Und dann legt meine Masseurin Koi auch schon los. Es tut einfach gut, die Verspannungen gelockert zu bekommen. Auch wenn ich ein Optimist bin, habe ich dennoch regelmäßig auch Kopfkino, was die Zukunft so bringen wird. Entsprechend bin ich natürlich verspannt ohne Ende. Doch es ist nicht nur das. Es ist etwas anderes, was hierbei noch gut tut. Einfach wieder einmal eine Berührung zu fühlen. Und das hat keine erotische Grundlage! Ich denke, viele Menschen, die in einer Partnerschaft oder gar Familie leben, können sich das gar nicht vorstellen, was es bedeutet, in der jetzigen Zeit allein zu sein. Nein, ich bin nicht einsam. Aber ich vermisse Berührungen. Etwas, das für viele selbstverständlich ist. In Familien sind Berührungen an der Tagesordnung, auch wenn sie noch so klein sind. Eine der Grundregeln derzeit lautet jedoch, möglichst auf Berührungen außerhalb der kleinen Familie zu verzichten. Und genau das fehlt mir. Rational kann ich es vollkommen nachvollziehen. Emotional tut es dennoch weh. Ich bin ein Mensch, der seine Freunde und sogar einige Arbeitskollegen zur Begrüßung umarmt. Nein, Heinz nicht. Das würde er aber auch nicht wollen. Ich schätze, das ist das Erbgut meiner lieben Oma, die holländische Wurzeln hatte und alles und jeden umarmen musste.
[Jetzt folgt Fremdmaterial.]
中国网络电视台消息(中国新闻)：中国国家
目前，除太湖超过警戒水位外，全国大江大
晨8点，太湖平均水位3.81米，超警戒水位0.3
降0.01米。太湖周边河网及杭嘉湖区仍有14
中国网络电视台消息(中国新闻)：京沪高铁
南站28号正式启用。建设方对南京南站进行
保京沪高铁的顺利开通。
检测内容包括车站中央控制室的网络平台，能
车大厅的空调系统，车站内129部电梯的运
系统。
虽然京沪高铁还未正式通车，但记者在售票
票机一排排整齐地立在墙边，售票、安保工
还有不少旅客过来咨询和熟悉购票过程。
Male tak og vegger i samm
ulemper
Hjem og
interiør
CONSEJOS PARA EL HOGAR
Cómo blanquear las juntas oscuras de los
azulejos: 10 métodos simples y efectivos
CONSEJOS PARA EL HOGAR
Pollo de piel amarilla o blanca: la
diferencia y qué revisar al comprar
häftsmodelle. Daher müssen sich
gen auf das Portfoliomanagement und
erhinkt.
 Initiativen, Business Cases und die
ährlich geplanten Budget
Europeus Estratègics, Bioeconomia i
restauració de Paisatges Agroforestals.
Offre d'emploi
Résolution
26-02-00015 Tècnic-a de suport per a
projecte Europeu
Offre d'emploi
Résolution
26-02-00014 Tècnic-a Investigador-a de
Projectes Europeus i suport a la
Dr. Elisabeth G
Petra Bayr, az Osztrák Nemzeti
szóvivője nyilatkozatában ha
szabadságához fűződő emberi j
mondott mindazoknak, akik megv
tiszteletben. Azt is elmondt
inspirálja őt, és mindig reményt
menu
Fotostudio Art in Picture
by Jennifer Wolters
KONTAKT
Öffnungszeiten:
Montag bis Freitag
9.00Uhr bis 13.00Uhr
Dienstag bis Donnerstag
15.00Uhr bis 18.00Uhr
Letztens hatte ich eine philosophische Diskussion, in der mein Gegenüber meinte, es brauche keine Präsenzveranstaltungen, um Menschen „berühren“ zu können. Damit kein falscher Eindruck entsteht: Ich laufe bei meinen Schulungen nicht rum und knuddel´ die Leute platt oder fummel´ sie sonst wie an. Aber ich lege schon hin und wieder eine Hand auf einen Arm oder gebe jemandem ein High-Five. Als Gegenargument bekam ich zu hören, dass es doch auch das Phänomen gebe, dass man vollkommen berührt sei von Musik oder einem wunderschönen Text. Ja. Ich kann bei Musik Rotz- und Wasserschnecken heulen. Oder bei manchen Geschichten vor Sentimentalität vor mich hin wässern. Aber es ersetzt für mich einfach überhaupt nicht den direkten Kontakt.
Und so genieße ich die Berührung bei der Massage, auch wenn sie bisweilen wehtut, weil die Muskelverhärtungen ziepen. Es tut gut, sich wieder als Mensch zu fühlen. Als was ich mich vorher gefühlt habe? Ich weiß es nicht. Klar, war ich auch vorher schon Mensch, aber ein bisschen verkümmert fühle ich mich schon. Nicht dramatisch, aber etwas „durstig“ (und jetzt gibt es noch nicht einmal Tee!). Wir haben in Deutschland immer mehr Single-Haushalte. Jetzt könnte man sagen: Die können sich doch mit einem zusammentun, wenn sie das denn wirklich wollen würden. Aber noch schlimmer als allein zu sein, ist für mich, einsam in einer Beziehung zu sein.
Puh, ich bin mir sicher, manchem ist das jetzt hier vermutlich zu pathetisch, aber es muss auch nicht jedem gefallen. Ich überlege wirklich, ob ich so etwas nicht einfach auch mal irgendwann in einem Workshop anbiete. Es gibt Übungen, wo man sich „einfach“ nur in die Augen schaut (meine liebe Freundin hat mir erst vor ein paar Tagen wieder von so was erzählt). Klingt komisch, ist aber gar nicht so ohne. Wer das nicht glaubt, kann das gerne mal ausprobieren und wird staunen, was da in einem selbst abgeht. Und genau so kann ich mir vorstellen, Übungen zu machen, in denen man sich „einfach“ an den Händen hält oder umarmt – ohne dabei zu reden. So etwas gibt es schon. Aber vielen ist das schon zu eso-mäßig, was es gar nicht ist. Es tut gut und baut ganz schön viel Stress ab. Allerdings muss man sich trauen, sich darauf einzulassen. Und da zucken schon ganz viele nur bei der Vorstellung zurück und winken mit einem verächtlichen Grinsen ab. Schade…denn dadurch verpasst man viel, was einem dabei helfen würde, sich besser zu fühlen.
Also…wünsche ich Euch Umarmungen, Berührungen und gute Menschen – auch bzw. gerade in diesen Zeiten.